ABSTRACT

Rätsep, M.; Parnell, K.E., and Soomere, T., 2020. Detecting ship wakes for the study of coastal processes. In: Malvárez, G. and Navas, F. (eds.), Global Coastal Issues of 2020. Journal of Coastal Research, Special Issue No. 95, pp. 1258–1262. Coconut Creek (Florida), ISSN 0749-0208.

Wakes from contemporary vessels may affect, and in some places dominate, coastal processes in the vicinity of major shipping lanes. The analysis of the properties and impact of wakes has generally been restricted to wakes that can be visually observed in raw data. In this work, spectral analysis of the time series of single-point measurements of water surface elevation from Tallinn Bay is used to highlight the structure of ship wakes using a Short Time Fourier Transform. This method makes it possible to determine the speed and distance of a vessel from the measurement site. Wakes are detected using an algorithm based on Gabor multipliers. The results are compared with vessel passages retrieved from the Automatic Identification System (AIS) data.

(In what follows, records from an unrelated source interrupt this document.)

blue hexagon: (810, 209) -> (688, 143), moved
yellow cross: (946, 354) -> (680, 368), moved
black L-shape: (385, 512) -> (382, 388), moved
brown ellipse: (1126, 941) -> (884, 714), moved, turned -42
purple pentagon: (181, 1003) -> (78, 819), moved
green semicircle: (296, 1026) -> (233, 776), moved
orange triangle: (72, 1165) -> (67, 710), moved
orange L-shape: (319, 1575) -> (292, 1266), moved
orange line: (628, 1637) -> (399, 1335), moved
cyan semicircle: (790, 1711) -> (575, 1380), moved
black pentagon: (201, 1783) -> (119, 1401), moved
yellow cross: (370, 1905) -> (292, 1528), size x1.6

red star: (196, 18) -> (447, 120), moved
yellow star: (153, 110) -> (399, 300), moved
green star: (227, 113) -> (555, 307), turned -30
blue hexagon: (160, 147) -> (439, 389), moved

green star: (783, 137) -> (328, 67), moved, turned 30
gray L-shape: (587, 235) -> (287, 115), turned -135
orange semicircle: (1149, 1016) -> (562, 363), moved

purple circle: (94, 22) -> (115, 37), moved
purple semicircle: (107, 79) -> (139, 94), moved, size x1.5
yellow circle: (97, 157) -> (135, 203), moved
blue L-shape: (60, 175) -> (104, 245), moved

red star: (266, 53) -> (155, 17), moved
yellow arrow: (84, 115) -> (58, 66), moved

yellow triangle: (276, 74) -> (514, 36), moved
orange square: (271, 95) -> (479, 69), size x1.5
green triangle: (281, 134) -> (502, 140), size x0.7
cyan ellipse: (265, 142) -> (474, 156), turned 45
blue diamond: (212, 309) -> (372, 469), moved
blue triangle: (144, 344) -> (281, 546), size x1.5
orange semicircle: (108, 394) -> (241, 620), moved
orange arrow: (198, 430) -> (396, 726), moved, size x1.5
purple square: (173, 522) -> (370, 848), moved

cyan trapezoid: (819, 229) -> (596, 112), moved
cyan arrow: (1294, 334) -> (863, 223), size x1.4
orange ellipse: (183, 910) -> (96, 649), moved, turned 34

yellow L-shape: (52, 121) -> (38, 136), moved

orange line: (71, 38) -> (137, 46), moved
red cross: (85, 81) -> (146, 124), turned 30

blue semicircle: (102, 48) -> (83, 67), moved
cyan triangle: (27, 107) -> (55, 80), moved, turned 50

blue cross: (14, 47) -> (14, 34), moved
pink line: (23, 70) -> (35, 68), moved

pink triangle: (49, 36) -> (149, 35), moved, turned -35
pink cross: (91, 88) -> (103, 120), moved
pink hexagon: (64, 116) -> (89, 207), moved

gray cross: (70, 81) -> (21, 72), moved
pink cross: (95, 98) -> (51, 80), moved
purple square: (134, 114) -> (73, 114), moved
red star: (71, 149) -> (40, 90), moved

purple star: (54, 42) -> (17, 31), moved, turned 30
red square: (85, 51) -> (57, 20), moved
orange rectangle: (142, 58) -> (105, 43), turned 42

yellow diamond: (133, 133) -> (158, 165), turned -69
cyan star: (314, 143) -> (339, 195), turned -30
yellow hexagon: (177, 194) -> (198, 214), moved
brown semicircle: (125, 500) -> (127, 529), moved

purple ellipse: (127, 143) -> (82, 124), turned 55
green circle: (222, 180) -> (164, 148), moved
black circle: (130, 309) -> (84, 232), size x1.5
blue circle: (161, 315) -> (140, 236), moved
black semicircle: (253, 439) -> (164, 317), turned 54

The algorithm detects the majority of ship wakes that can be visually recognized in spectrograms and misses only those with low signal to noise ratio or those in close proximity to another vessel wake. The calculated speed and distance are consistent with the AIS data except for high-speed vessels sailing at ≥30 knots. The results indicate that by using these techniques the detection of vessel wakes from a single-point wave record is achievable under favorable weather conditions. The methods provide an option for mitigation of the impact of ship wakes in semi-enclosed water bodies.